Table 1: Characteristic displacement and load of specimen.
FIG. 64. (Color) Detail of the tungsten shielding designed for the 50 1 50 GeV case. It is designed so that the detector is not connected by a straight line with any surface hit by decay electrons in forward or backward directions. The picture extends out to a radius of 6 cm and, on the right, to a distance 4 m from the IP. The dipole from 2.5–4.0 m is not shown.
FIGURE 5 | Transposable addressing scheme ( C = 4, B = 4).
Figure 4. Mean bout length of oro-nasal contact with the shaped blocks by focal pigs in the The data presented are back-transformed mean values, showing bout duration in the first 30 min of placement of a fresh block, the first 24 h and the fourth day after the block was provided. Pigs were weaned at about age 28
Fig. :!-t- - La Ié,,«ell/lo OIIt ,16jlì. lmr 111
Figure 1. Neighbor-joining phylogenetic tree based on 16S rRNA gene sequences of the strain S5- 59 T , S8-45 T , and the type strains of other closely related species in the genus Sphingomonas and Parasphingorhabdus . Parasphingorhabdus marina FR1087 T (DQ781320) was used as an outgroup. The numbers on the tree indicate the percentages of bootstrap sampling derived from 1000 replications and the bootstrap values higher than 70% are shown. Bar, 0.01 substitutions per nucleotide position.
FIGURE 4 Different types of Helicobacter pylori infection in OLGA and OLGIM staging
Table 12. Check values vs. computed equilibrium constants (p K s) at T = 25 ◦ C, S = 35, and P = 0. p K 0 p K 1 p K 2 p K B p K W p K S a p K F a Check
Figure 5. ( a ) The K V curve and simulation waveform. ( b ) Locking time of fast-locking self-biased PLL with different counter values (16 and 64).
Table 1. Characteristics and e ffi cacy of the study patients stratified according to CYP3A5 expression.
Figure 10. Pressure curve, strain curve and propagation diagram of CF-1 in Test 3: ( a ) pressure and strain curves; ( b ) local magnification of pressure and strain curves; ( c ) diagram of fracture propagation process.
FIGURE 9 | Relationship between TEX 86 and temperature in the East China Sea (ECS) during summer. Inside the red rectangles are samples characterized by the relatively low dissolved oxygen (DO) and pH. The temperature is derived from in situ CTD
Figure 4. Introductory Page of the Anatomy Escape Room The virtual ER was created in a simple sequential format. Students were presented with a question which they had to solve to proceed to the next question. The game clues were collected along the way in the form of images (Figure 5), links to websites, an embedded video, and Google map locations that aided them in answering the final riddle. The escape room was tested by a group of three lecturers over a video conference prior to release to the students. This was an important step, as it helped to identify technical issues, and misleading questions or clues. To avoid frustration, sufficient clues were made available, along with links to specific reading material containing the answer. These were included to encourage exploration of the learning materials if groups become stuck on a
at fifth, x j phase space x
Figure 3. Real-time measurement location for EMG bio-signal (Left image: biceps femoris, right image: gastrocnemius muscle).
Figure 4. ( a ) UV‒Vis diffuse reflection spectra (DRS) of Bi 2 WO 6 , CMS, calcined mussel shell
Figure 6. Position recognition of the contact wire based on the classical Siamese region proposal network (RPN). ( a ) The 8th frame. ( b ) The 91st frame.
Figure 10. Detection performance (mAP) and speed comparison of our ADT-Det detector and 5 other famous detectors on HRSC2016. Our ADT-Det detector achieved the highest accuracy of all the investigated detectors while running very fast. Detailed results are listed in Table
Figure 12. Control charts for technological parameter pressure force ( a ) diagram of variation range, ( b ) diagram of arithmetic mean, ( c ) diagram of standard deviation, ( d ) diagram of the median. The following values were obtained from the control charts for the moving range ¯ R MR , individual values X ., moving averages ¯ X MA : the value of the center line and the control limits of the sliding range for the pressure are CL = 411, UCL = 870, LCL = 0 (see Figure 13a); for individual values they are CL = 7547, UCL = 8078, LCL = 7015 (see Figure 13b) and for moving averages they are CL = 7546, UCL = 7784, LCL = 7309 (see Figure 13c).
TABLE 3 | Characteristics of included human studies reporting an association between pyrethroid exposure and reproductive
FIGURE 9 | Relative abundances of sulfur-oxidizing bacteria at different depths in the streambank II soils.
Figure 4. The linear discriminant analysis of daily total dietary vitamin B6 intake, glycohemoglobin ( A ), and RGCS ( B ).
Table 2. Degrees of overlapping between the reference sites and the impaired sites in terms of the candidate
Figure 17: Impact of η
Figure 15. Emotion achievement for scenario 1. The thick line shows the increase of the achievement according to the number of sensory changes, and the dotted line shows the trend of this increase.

● ● ● ● ●

## Task prompt
Wherever a line of the entries holds the string "time", copy that line.

## Solution below
Figure 5. ( a ) The K V curve and simulation waveform. ( b ) Locking time of fast-locking self-biased PLL with different counter values (16 and 64).
Figure 3. Real-time measurement location for EMG bio-signal (Left image: biceps femoris, right image: gastrocnemius muscle).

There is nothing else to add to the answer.